Cryptomonnaies : Une concentration des risques dans un marché mondialisé
Les chiffres parlent d’eux-mêmes : près de 90 % des échanges mondiaux de cryptomonnaies sont concentrés sur une dizaine de plateformes. Ces acteurs majeurs opèrent souvent au-delà des frontières, exposant ainsi les investisseurs européens à des risques, parfois, considérables.
En l’absence de régulation harmonisée, la majorité des transactions se fait directement en ligne, sans garde-fous. « Cette absence de protection des investisseurs est inquiétante », soulignent les deux responsables, pointant du doigt le caractère transfrontalier et dérégulé du marché des cryptos.
L’Esma en première ligne pour une régulation européenne
Par ailleurs, pour Marie-Anne Barbat-Layani et François Villeroy de Galhau, la solution est claire : la supervision directe par l’Esma. En confiant cette mission à une autorité européenne, les régulateurs espèrent renforcer la lutte contre les dérives de l’industrie crypto, telles que le blanchiment d’argent et les activités frauduleuses.
On notera également que l’entrée en vigueur du règlement MiCA (Markets in Crypto-Assets), prévu prochainement, introduira un cadre réglementaire commun, en consultation et sous la révision de l’Esma. Mais pour ces experts, ce n’est qu’un début : une surveillance proactive et centralisée reste essentielle pour que les lois européennes soient appliquées de manière stricte et homogène
Au-delà de la simple régulation, c’est une question de souveraineté européenne qui est en jeu. L’AMF et la Banque de France avertissent que les cryptoactifs, s’ils sont mal encadrés, peuvent devenir un terrain fertile pour des activités illicites, comme le blanchiment de capitaux. Ils insistent également sur l’importance de soumettre ces plateformes à des audits externes de cybersécurité pour prévenir les risques de hacking et les failles de sécurité. Un positionnement qui semble aux antipodes de celui du fraîchement élu Donald Trump.
L’effet Trump vs. la précaution européenne face aux cryptomonnaies
Aux États-Unis, la perspective d’une politique favorable aux cryptomonnaies gagne du terrain, en partie grâce à l’influence de figures politiques comme Donald Trump. Depuis son retour sur la scène politique, l’ancien président, fraichement réélu, a souvent laissé entendre qu’il pourrait favoriser un cadre plus flexible pour les cryptomonnaies, permettant potentiellement aux États-Unis de prendre l’avantage et de devenir le pays Bitcoin. Cette approche américaine se distingue par une volonté d’attirer l’innovation technologique et de dynamiser l’économie via des cadres moins restrictifs.

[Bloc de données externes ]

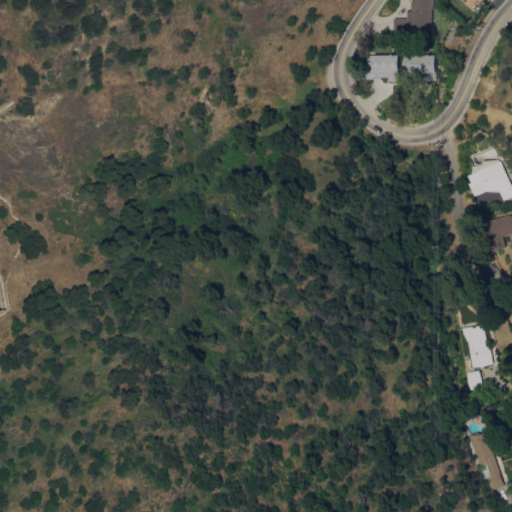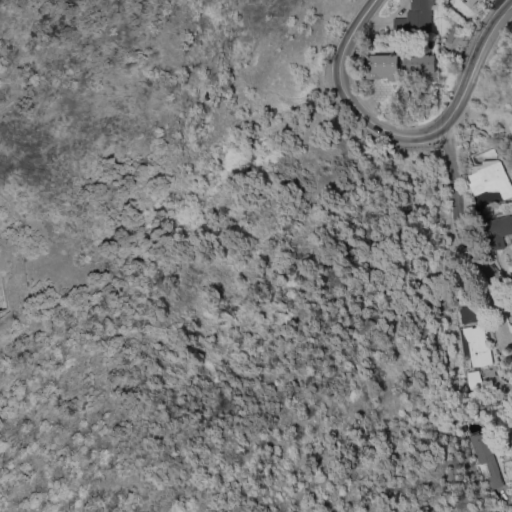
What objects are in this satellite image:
building: (469, 2)
building: (472, 2)
road: (370, 4)
building: (415, 18)
building: (417, 18)
building: (453, 31)
road: (42, 52)
building: (419, 64)
building: (384, 66)
building: (384, 66)
building: (420, 66)
road: (409, 135)
building: (497, 150)
building: (490, 178)
road: (456, 225)
building: (499, 230)
building: (499, 230)
park: (0, 305)
building: (477, 345)
building: (478, 345)
building: (472, 380)
building: (487, 457)
building: (485, 459)
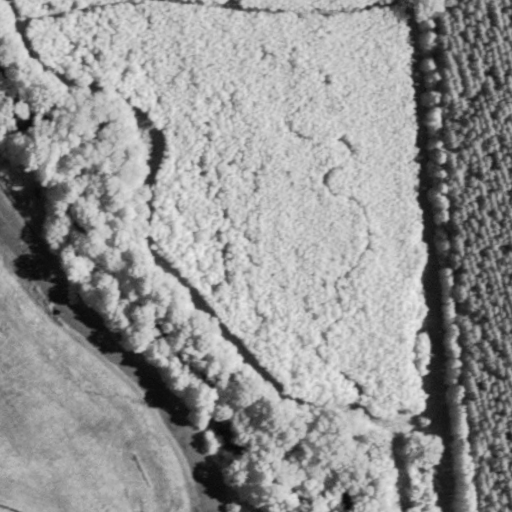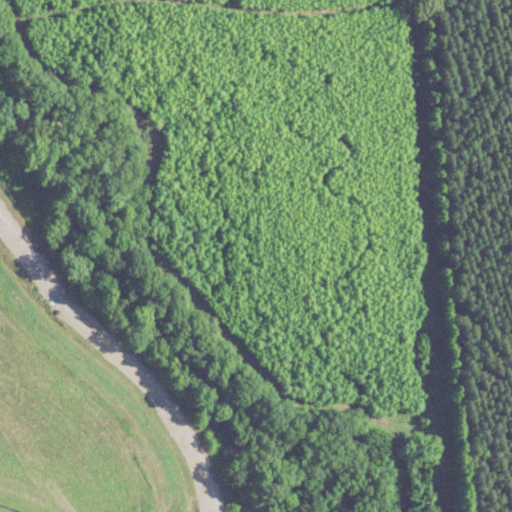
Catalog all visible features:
park: (119, 479)
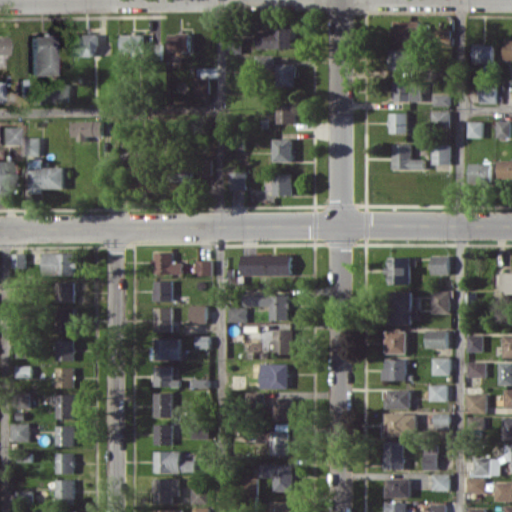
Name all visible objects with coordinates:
road: (1, 0)
building: (407, 30)
building: (278, 37)
building: (182, 41)
building: (134, 43)
building: (1, 44)
building: (87, 44)
building: (508, 49)
building: (484, 52)
building: (39, 54)
building: (401, 59)
building: (288, 74)
building: (0, 84)
building: (203, 86)
building: (408, 90)
building: (62, 92)
building: (489, 93)
building: (443, 99)
road: (487, 108)
road: (110, 109)
building: (288, 111)
building: (443, 118)
building: (400, 122)
building: (504, 127)
building: (88, 128)
building: (476, 128)
building: (8, 134)
building: (32, 145)
building: (284, 149)
building: (442, 153)
building: (407, 157)
building: (505, 168)
building: (482, 172)
building: (2, 176)
building: (46, 176)
building: (146, 176)
building: (239, 179)
building: (184, 180)
building: (282, 183)
road: (255, 224)
road: (340, 255)
road: (462, 255)
road: (221, 256)
building: (20, 259)
building: (60, 263)
building: (168, 263)
building: (442, 263)
building: (268, 264)
building: (206, 267)
building: (402, 269)
building: (508, 281)
building: (164, 290)
building: (66, 291)
building: (443, 300)
building: (272, 303)
building: (402, 306)
building: (200, 313)
building: (239, 313)
building: (165, 318)
building: (66, 319)
building: (439, 338)
building: (285, 340)
building: (204, 341)
building: (398, 341)
building: (477, 342)
building: (508, 344)
building: (168, 348)
building: (67, 349)
building: (443, 365)
building: (397, 368)
building: (478, 368)
road: (117, 369)
road: (4, 370)
building: (25, 370)
building: (508, 372)
building: (276, 375)
building: (67, 376)
building: (167, 376)
building: (442, 392)
building: (509, 397)
building: (400, 398)
building: (479, 402)
building: (165, 403)
building: (66, 405)
building: (284, 408)
building: (444, 420)
building: (402, 423)
building: (479, 423)
building: (508, 427)
building: (22, 431)
building: (201, 431)
building: (165, 433)
building: (67, 434)
building: (282, 439)
building: (509, 452)
building: (396, 454)
building: (432, 457)
building: (173, 461)
building: (67, 462)
building: (488, 465)
building: (280, 475)
building: (442, 481)
building: (477, 484)
building: (253, 485)
building: (400, 487)
building: (167, 488)
building: (66, 489)
building: (504, 490)
building: (201, 495)
building: (279, 505)
building: (397, 506)
building: (439, 507)
building: (509, 508)
building: (203, 509)
building: (478, 509)
building: (62, 510)
building: (169, 510)
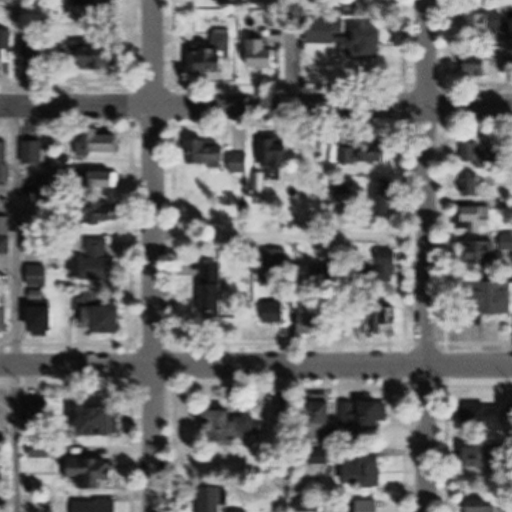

Pour les investisseurs et entrepreneurs crypto, Trump incarne cette promesse de liberté économique, où la réglementation sert de filet de sécurité sans étouffer l’innovation.
À l’inverse, la position européenne, soutenue par des personnalités comme François Villeroy de Galhau, est davantage axée sur la sécurité et la protection des épargnants. En privilégiant la stabilité financière et la prévention des risques liés aux activités illicites, l’Europe adopte une posture prudente face à une industrie souvent qualifiée de « Far West » financier. L’objectif est de construire une régulation robuste qui pourrait, à terme, dissuader les mauvais acteurs et renforcer la confiance du public dans les cryptoactifs.

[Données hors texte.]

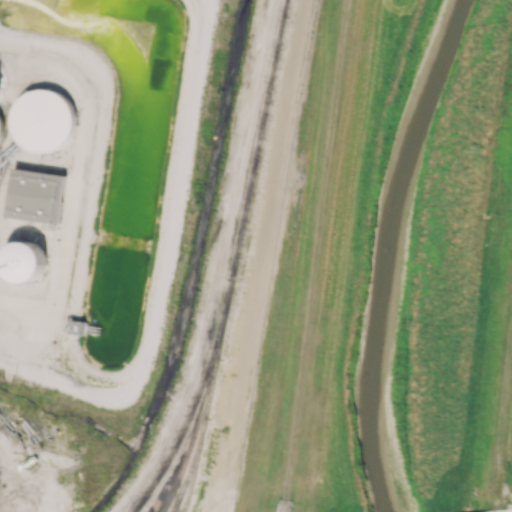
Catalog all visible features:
building: (51, 119)
building: (43, 195)
power plant: (150, 248)
river: (388, 252)
building: (41, 259)
railway: (236, 264)
railway: (209, 402)
railway: (193, 439)
railway: (195, 469)
road: (508, 511)
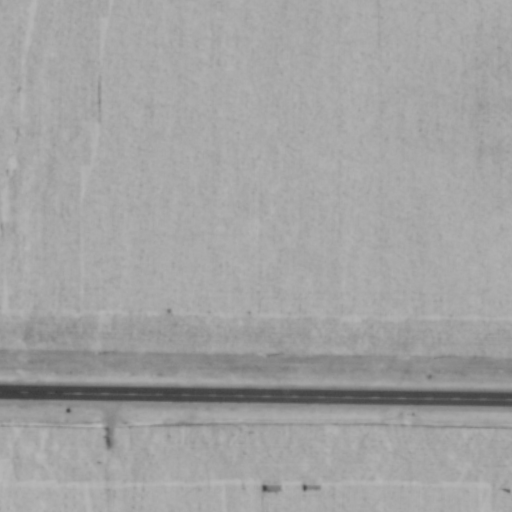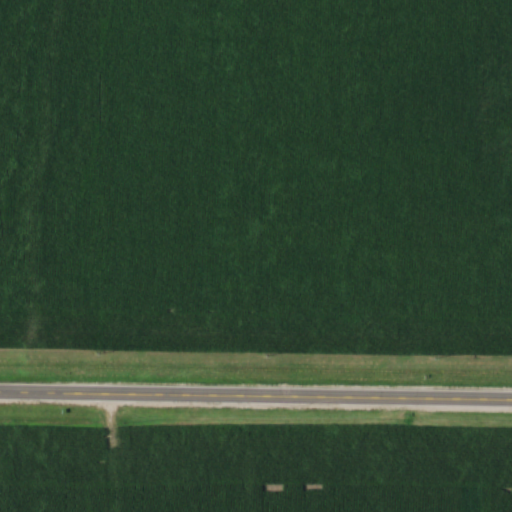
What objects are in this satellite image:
road: (256, 393)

Deux visions, un même enjeu
Ces deux approches montrent bien le dilemme de la régulation : alors que les États-Unis misent sur une compétitivité exacerbée, l’Europe prône une intégration responsable des cryptomonnaies dans le cadre financier. Cette divergence de stratégies soulève une question fondamentale : les entreprises et les investisseurs préfèreront-ils la liberté des marchés américains ou la sécurité d’un marché européen hautement régulé ? La question reste ouverte.